Required work: Rename "chart" to "graph" throughout the items below, and reproduce all of them with nothing else changed. Leave the pictures out.

[Excerpts from a dataset]
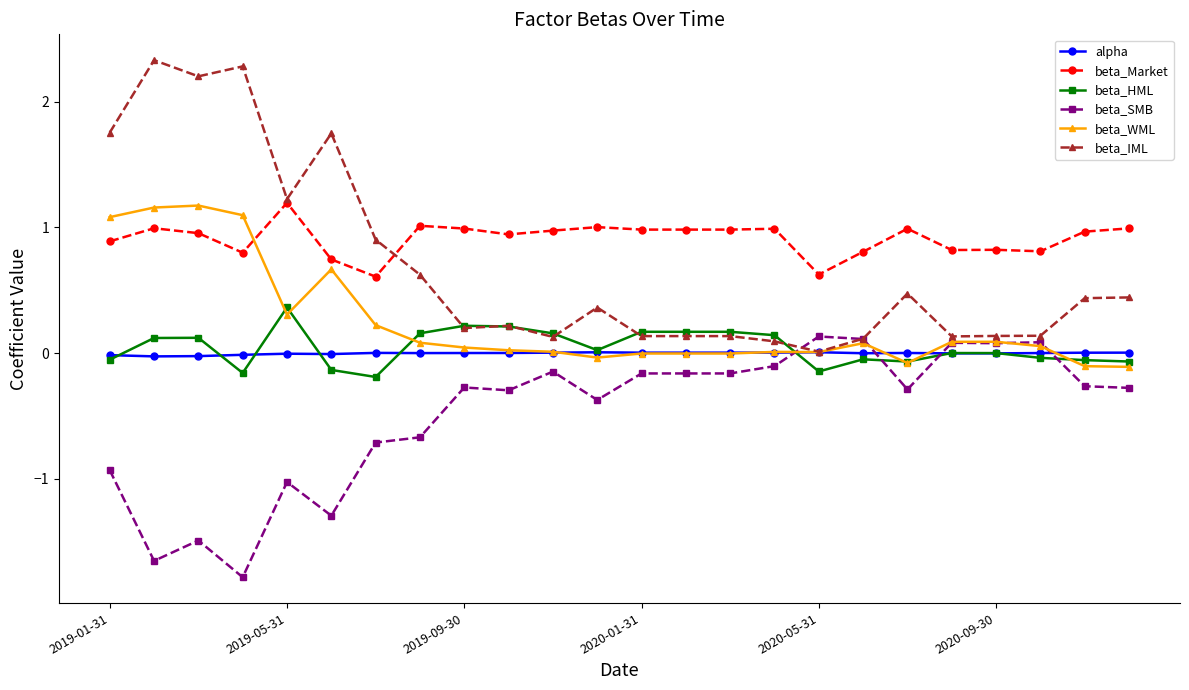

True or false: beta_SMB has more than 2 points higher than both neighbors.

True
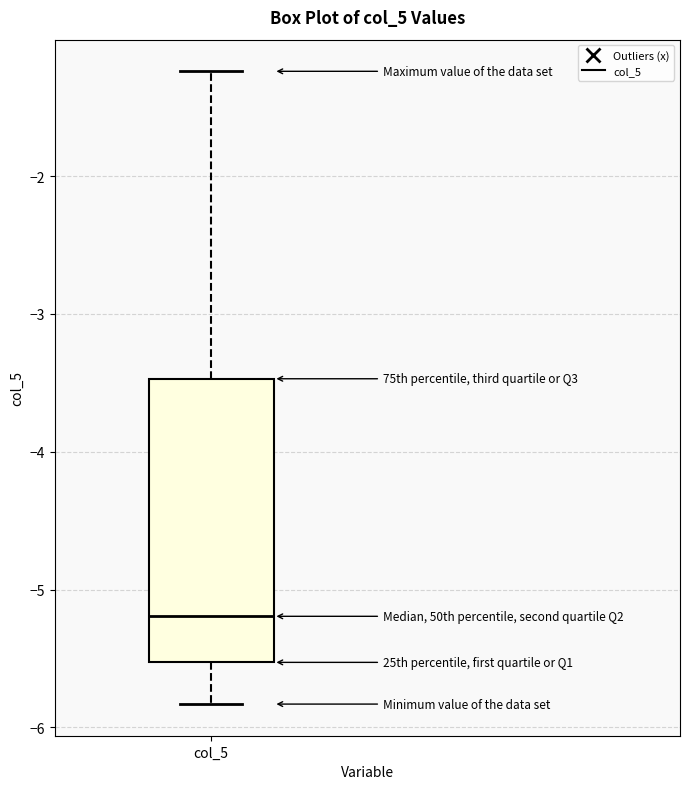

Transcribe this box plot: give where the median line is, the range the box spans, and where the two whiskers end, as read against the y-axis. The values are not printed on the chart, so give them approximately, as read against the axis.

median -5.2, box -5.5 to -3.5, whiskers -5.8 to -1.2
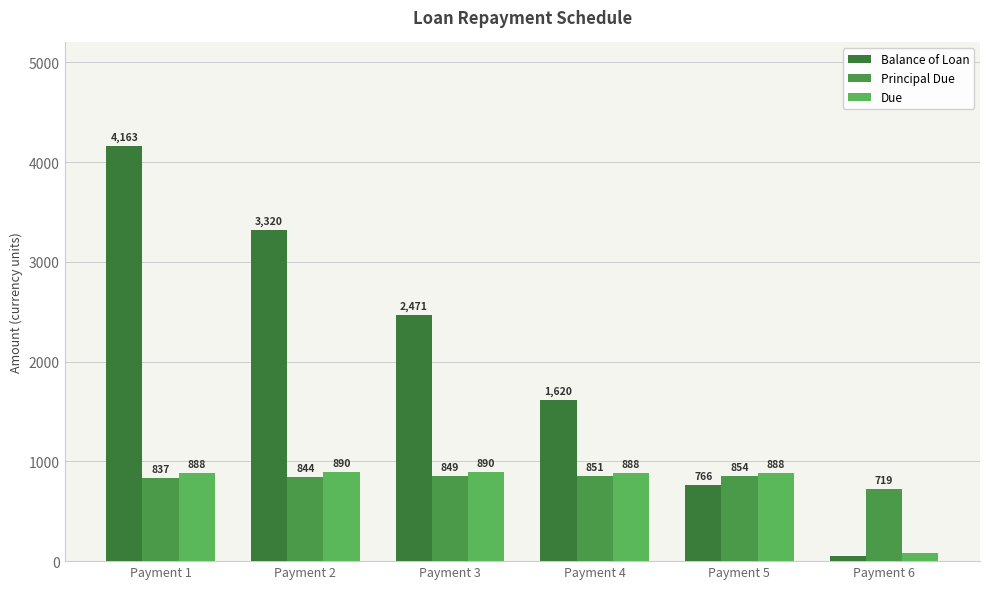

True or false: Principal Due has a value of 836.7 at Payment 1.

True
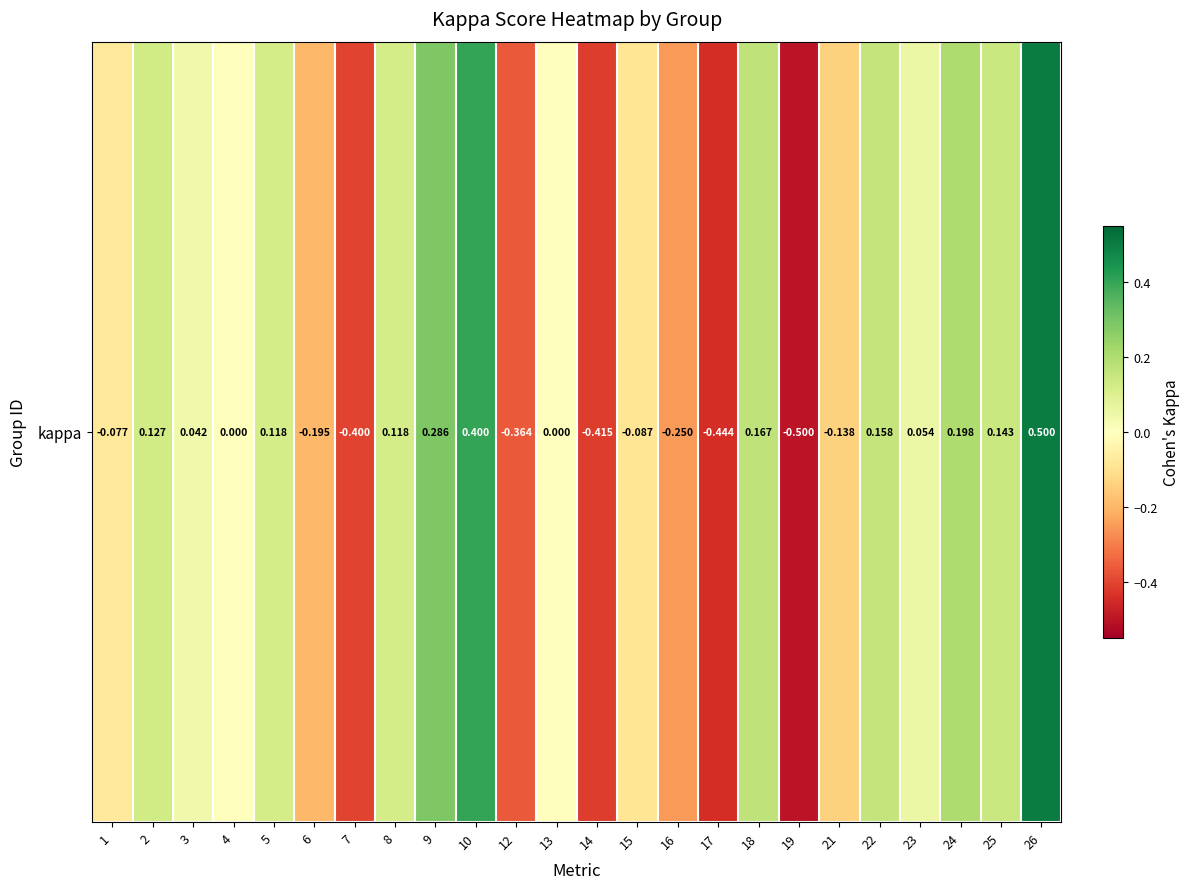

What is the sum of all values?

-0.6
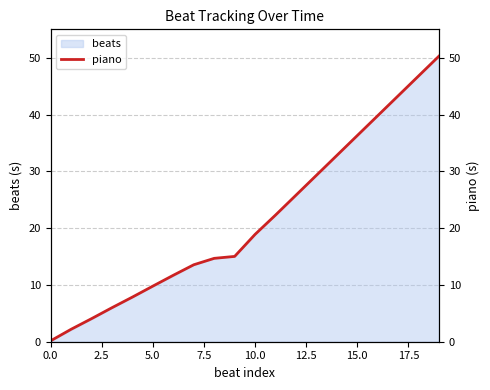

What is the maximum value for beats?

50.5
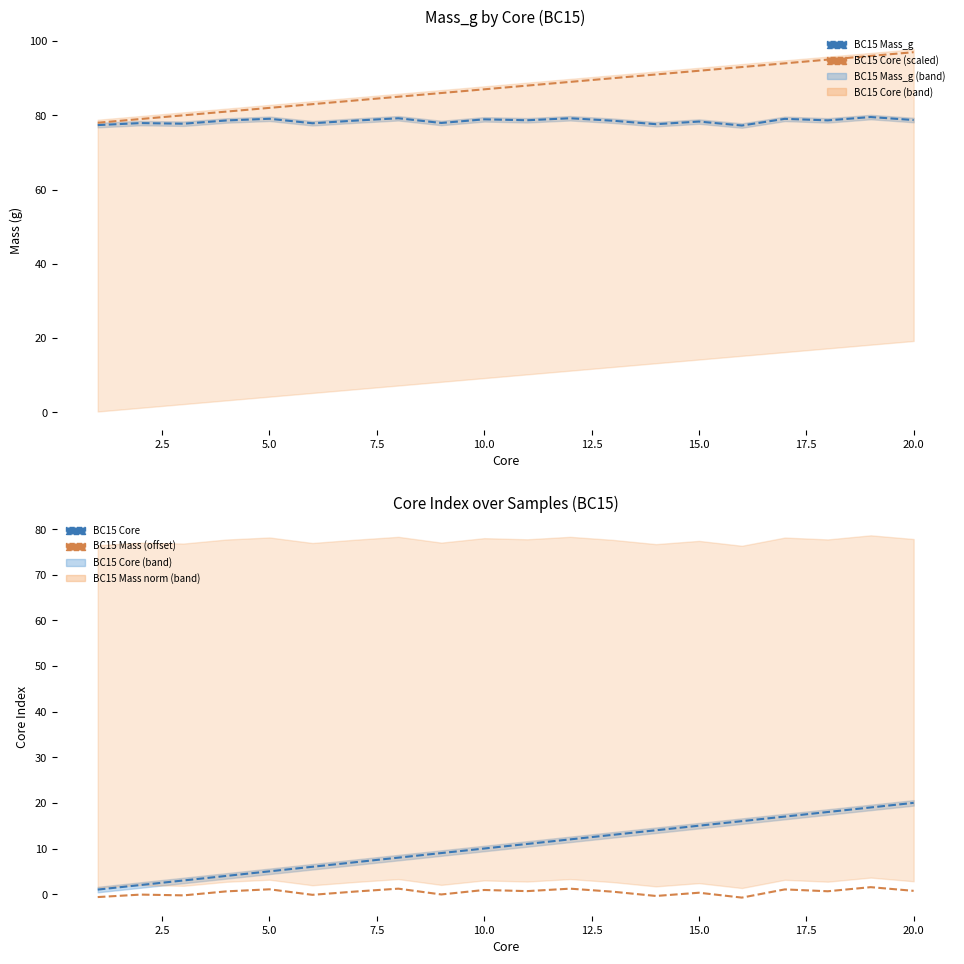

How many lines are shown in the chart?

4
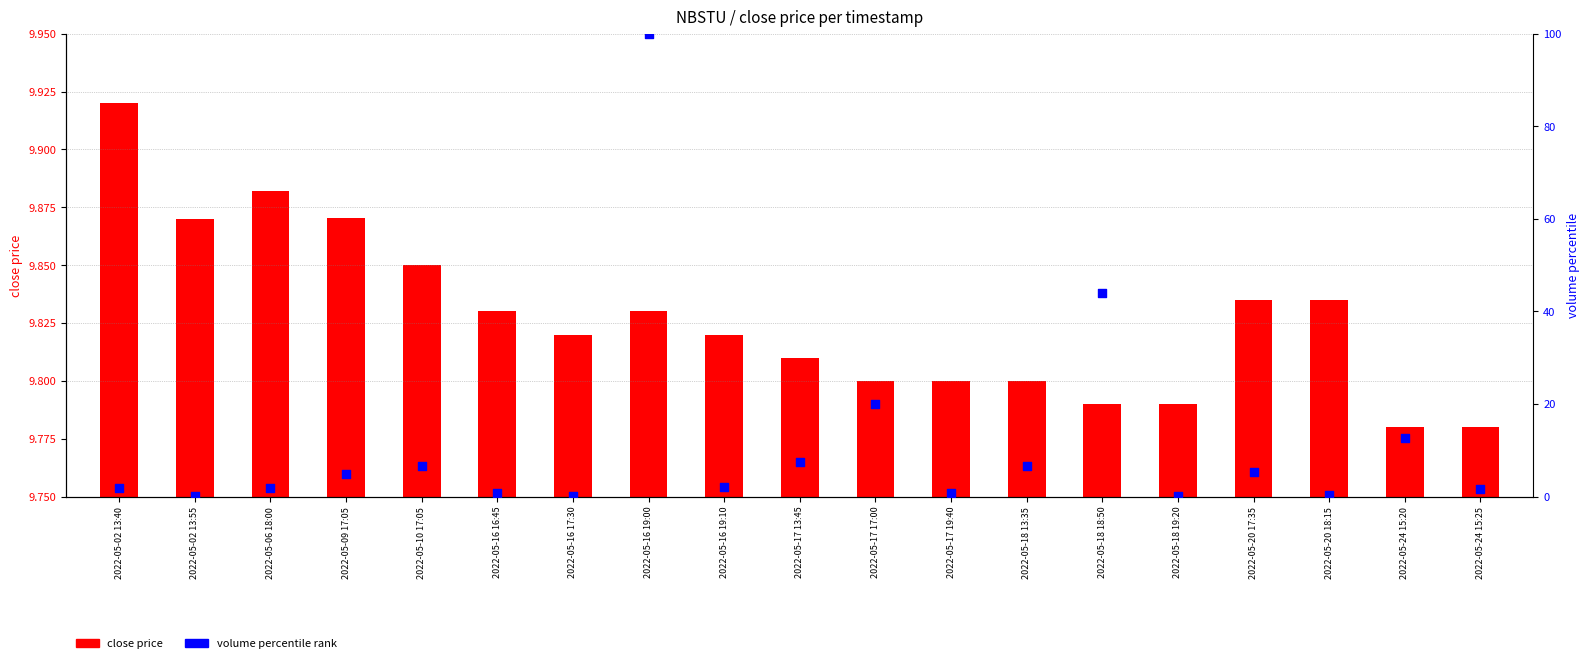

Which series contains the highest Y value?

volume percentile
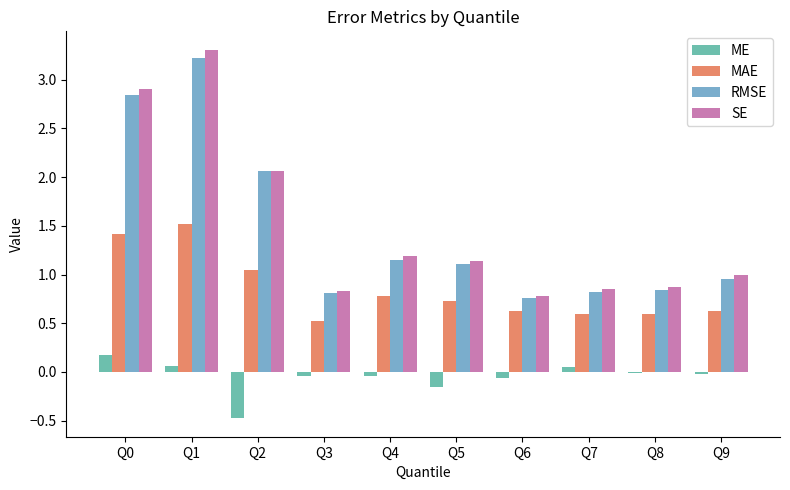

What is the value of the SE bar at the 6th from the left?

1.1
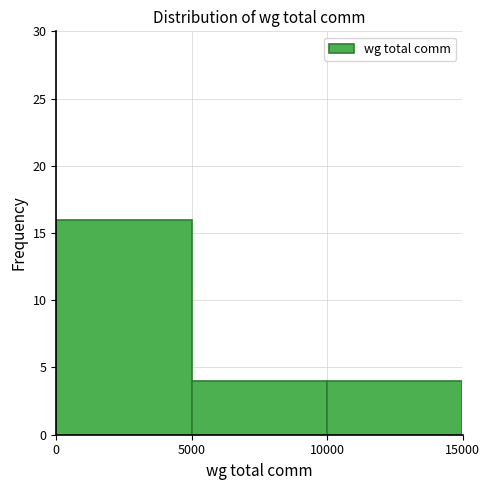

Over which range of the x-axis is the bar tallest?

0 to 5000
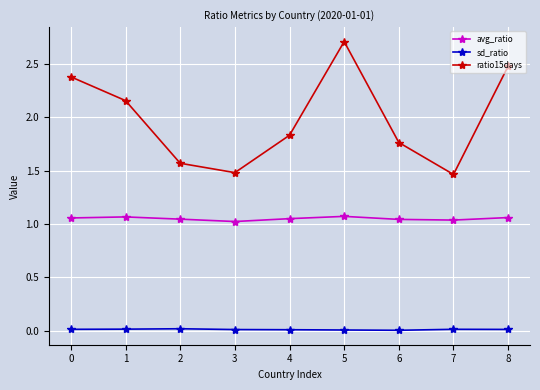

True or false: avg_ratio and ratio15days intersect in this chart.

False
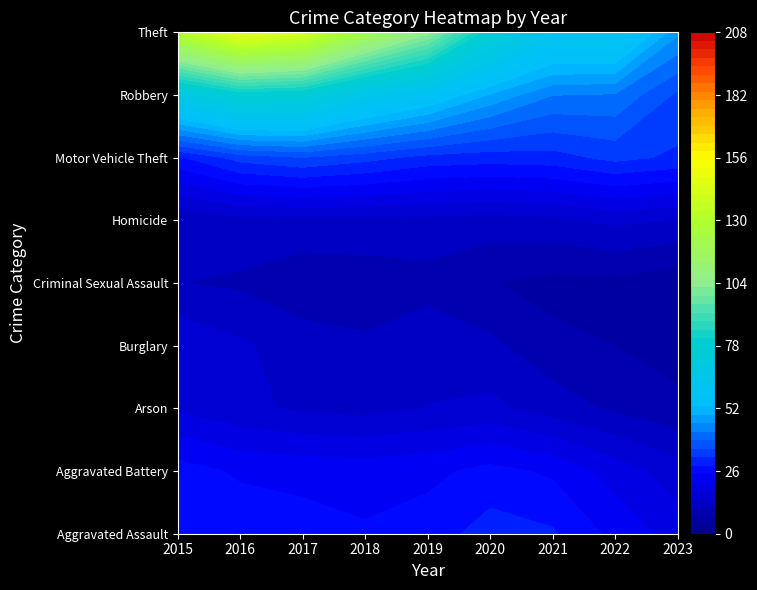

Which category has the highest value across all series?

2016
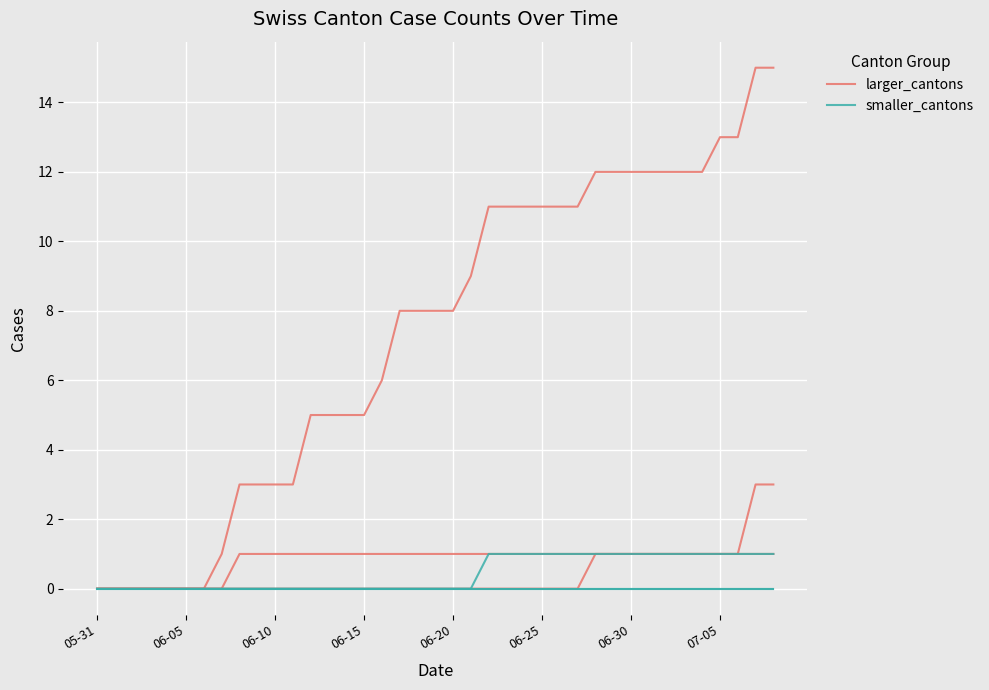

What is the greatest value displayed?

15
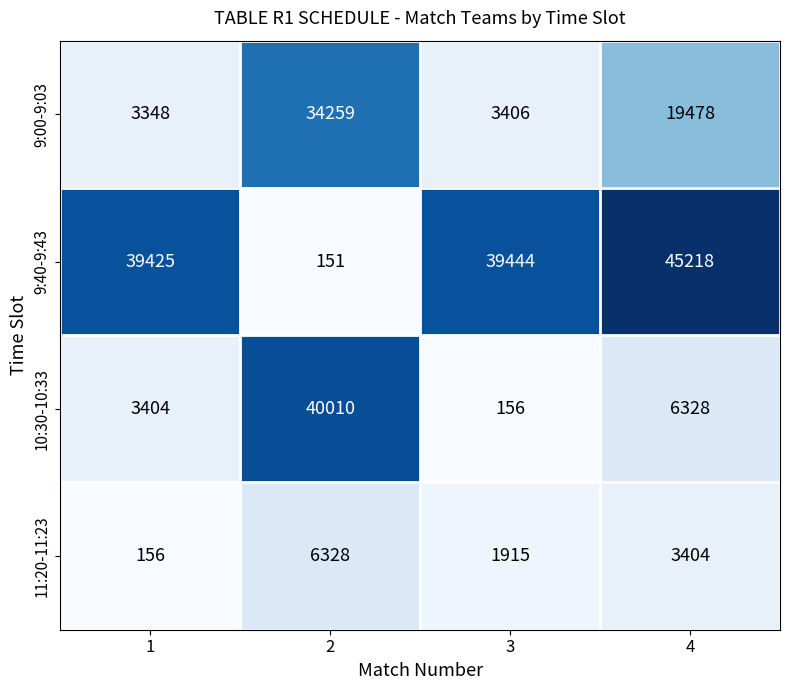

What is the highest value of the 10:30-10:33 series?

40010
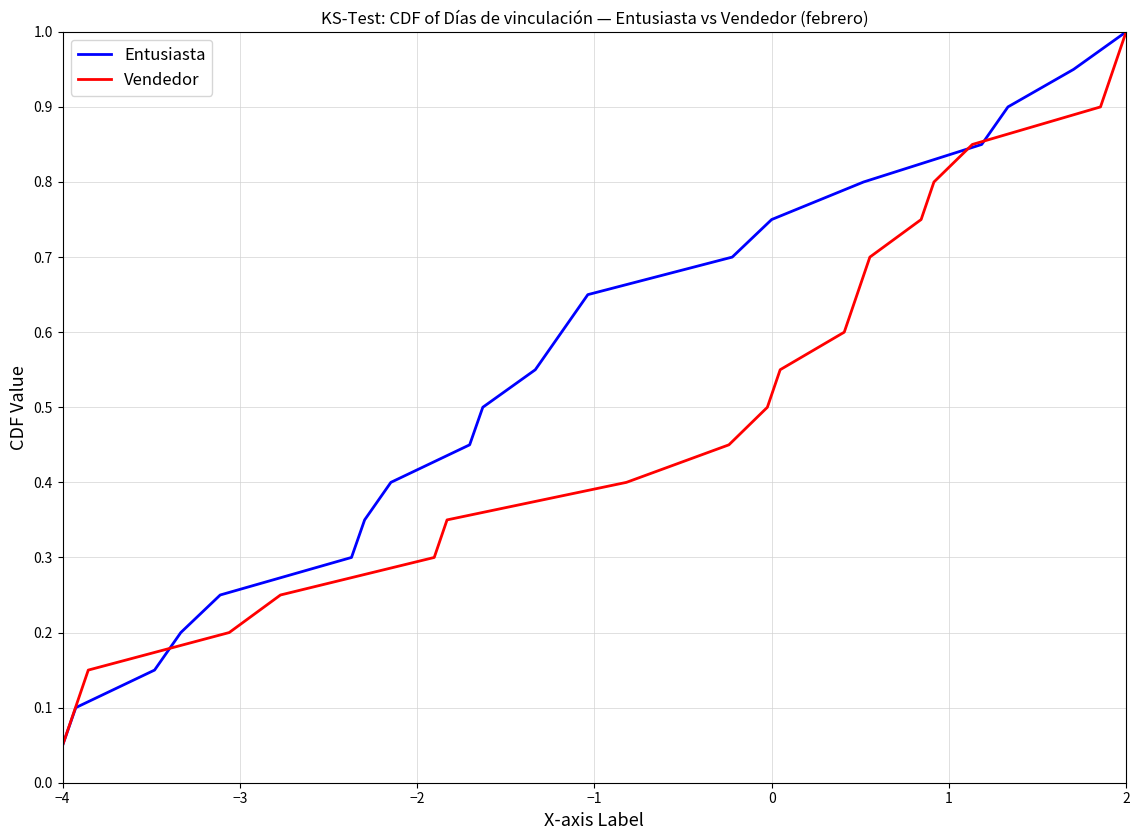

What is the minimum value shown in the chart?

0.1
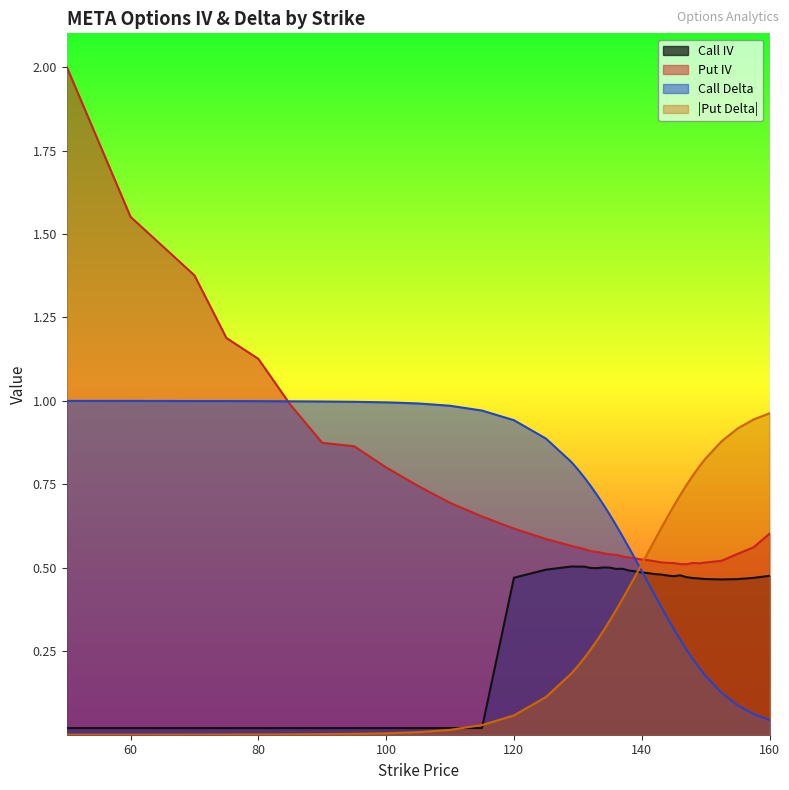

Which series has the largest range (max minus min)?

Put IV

Written reply:
True or false: beta_SMB has more than 2 points higher than both neighbors.

True

Transcribe this box plot: give where the median line is, the range the box spans, and where the two whiskers end, as read against the y-axis. The values are not printed on the graph, so give them approximately, as read against the axis.

median -5.2, box -5.5 to -3.5, whiskers -5.8 to -1.2

True or false: Principal Due has a value of 836.7 at Payment 1.

True

What is the sum of all values?

-0.6

What is the maximum value for beats?

50.5

How many lines are shown in the graph?

4

Which series contains the highest Y value?

volume percentile

What is the value of the SE bar at the 6th from the left?

1.1

Over which range of the x-axis is the bar tallest?

0 to 5000

True or false: avg_ratio and ratio15days intersect in this graph.

False

Which category has the highest value across all series?

2016

What is the greatest value displayed?

15

What is the highest value of the 10:30-10:33 series?

40010

What is the minimum value shown in the graph?

0.1

Which series has the largest range (max minus min)?

Put IV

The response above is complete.